The Lost Cause, on the other hand, is a bunch of people holding onto the so-called Confederate States equivalent of that cherry tree story, holding their hands over their ears and yelling LA LA LA when someone wants to tell them their Christmas presents aren't actually delivered down the chimney by a Coca-Cola marketing campaign. The first rule of the Lost Cause is you do not criticize the Lost Cause.
As far as the fleur is concerned, history is full of appropriations and assimilations of symbols one way or another. I'm fairly confident, based on my limited experience in New Orleans, that the fleur de lis symbol long ago ceased to be one associated with French colonial black codes, and became far more inclusive among a very diverse population associated with living and participating in the culture of this city.
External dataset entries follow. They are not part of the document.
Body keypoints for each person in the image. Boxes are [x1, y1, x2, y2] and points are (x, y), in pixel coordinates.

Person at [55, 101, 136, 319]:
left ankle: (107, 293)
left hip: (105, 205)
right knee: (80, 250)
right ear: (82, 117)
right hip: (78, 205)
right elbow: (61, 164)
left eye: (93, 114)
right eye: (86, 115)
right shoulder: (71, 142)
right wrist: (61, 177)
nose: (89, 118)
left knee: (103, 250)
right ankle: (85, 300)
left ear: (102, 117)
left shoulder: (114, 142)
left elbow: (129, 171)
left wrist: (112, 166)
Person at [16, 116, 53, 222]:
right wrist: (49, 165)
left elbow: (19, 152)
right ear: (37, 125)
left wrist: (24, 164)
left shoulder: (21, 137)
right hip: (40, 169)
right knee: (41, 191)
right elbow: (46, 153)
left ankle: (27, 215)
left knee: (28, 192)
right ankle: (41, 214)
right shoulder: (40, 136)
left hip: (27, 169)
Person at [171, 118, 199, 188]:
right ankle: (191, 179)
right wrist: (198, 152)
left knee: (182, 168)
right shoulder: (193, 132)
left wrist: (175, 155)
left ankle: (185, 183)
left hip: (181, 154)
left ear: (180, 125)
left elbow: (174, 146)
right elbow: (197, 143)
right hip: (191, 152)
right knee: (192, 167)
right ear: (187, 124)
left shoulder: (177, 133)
As with all things, there is good reason to explore the history behind the symbol. But we can accept, in many cases, that history is not static and things can change, over time, in a culture.
Just like the United States flag flew over centuries of enslavement and Jim Crow and terrible things done to many ethnic minorities, as a symbol it has grown through the years to be more inclusive as the reality and aspirations of the nation became more inclusive. There is a reason it was carried at the front of the column as the marchers entered Selma, there is a reason it was waving on the steps of the Supreme Court as same sex marriage was legalized, and there is a reason it was seen on the steps of the South Carolina capitol as the Rebel Flag came down on Friday. If you weren't watching the live feed, you may have missed the audio of the crowd chanting "USA, USA, USA!"
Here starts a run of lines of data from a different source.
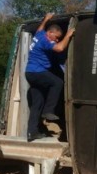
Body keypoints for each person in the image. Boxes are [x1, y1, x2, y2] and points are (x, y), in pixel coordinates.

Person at [25, 13, 75, 142]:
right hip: (37, 72)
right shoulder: (45, 40)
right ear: (50, 33)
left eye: (59, 38)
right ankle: (49, 111)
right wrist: (68, 36)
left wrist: (46, 19)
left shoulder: (40, 34)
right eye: (56, 37)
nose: (57, 40)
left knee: (37, 104)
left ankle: (32, 133)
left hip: (31, 73)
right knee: (57, 82)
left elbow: (40, 28)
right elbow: (60, 48)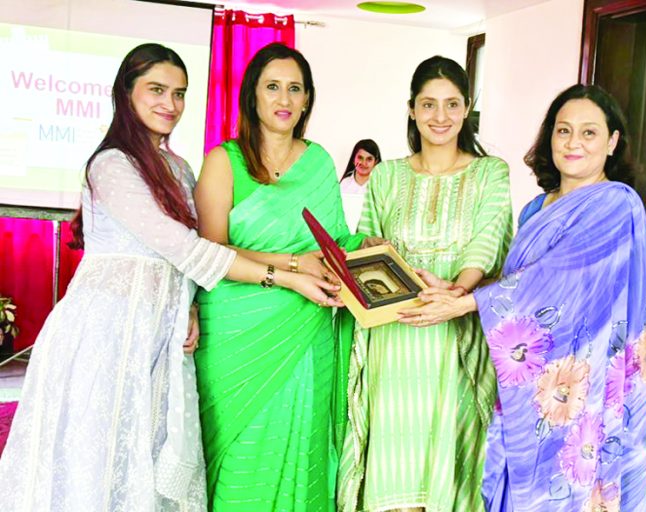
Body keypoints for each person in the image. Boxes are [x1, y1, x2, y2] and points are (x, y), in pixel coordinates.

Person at [0, 43, 338, 512]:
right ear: (126, 94)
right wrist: (288, 275)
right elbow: (184, 246)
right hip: (106, 330)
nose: (170, 105)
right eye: (156, 90)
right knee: (97, 456)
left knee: (150, 455)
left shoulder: (178, 168)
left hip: (161, 330)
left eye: (179, 93)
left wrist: (193, 304)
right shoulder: (112, 164)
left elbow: (181, 259)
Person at [400, 84, 646, 511]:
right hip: (530, 385)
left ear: (612, 142)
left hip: (582, 388)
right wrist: (460, 290)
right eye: (563, 130)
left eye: (589, 133)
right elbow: (520, 280)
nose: (573, 142)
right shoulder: (537, 208)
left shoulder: (617, 204)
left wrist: (468, 305)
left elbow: (559, 281)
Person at [193, 42, 366, 511]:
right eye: (272, 87)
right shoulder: (223, 161)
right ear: (253, 95)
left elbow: (335, 243)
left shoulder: (320, 162)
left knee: (303, 441)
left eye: (295, 88)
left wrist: (365, 250)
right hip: (236, 333)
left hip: (306, 333)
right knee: (240, 449)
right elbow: (208, 251)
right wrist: (291, 266)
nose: (284, 99)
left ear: (308, 99)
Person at [338, 56, 513, 512]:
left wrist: (456, 291)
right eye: (428, 104)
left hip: (453, 338)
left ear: (467, 107)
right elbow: (365, 242)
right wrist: (367, 249)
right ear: (411, 109)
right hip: (394, 334)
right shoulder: (387, 175)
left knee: (446, 466)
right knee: (393, 466)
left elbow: (488, 239)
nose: (440, 116)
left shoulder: (490, 172)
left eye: (452, 104)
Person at [340, 139, 382, 232]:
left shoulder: (380, 186)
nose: (364, 163)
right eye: (360, 157)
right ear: (353, 159)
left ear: (376, 162)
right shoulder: (344, 185)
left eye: (369, 159)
It was easy to feel, in that moment, that things were changing. How gloriously & naively hopeful. While we're watching that flag come down, the Lost Cause has snuck in the back and started deleting paragraphs in the story we're writing right now. Listen close and you can hear which words they're typing in place: First the Rebel Flag, next the US Flag! First the Washington NFL logo, next the Saints' fleur! First Robert E. Lee's statue, next the Statue of Liberty! What about the black on black crime in Chicago? Which city will "they" burn to the ground next? The second rule of the Lost Cause is you do not criticize the Lost Cause.
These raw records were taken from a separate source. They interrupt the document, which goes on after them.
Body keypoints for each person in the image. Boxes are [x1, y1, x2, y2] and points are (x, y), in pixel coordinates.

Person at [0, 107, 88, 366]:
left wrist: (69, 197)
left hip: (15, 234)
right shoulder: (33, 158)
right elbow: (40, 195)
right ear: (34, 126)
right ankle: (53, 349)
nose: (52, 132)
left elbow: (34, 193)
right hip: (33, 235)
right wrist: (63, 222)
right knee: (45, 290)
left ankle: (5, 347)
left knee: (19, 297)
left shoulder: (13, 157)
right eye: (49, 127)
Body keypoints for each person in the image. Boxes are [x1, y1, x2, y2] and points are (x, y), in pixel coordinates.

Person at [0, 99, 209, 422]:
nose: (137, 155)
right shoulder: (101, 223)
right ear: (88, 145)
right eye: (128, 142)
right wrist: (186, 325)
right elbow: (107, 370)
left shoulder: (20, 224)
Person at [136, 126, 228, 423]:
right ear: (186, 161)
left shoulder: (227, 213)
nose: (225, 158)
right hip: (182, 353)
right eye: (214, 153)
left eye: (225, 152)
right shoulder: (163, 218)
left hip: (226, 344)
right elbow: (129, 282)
Because that's what all this symbolism, the flags and the monuments, come down to. If Lee and Davis and the gang had spent as much real time on reconciliation as their mythology states, they might be worthy of the monuments and street names. They could have thrown themselves and their full clout into the project of Reconstruction, civil rights, and been remembered for building a better South and a better country after all, and it would have been in truth instead of in fantasy. Instead, they became the very symbols standing in the way of progress and reconciliation. The Rebel Flag was flown by rioting whites, the symbol of police dogs and firehoses, bombed churches and burning crosses, terrorism and night riders. Because of this, we've been going over the same old ground for 150 years, and the proof was in the pudding. Jim Crow won. The Lost Cause won. And we do not have the South the bedtime stories promised. We have nothing close, despite generations of work. So strong is the current we're working against.
That still doesn't stop the bedtime story from winning the day. The Lost Cause is upstairs putting the kids to sleep with it, while the other adults are still downstairs at the dinner table, arguing amongst themselves.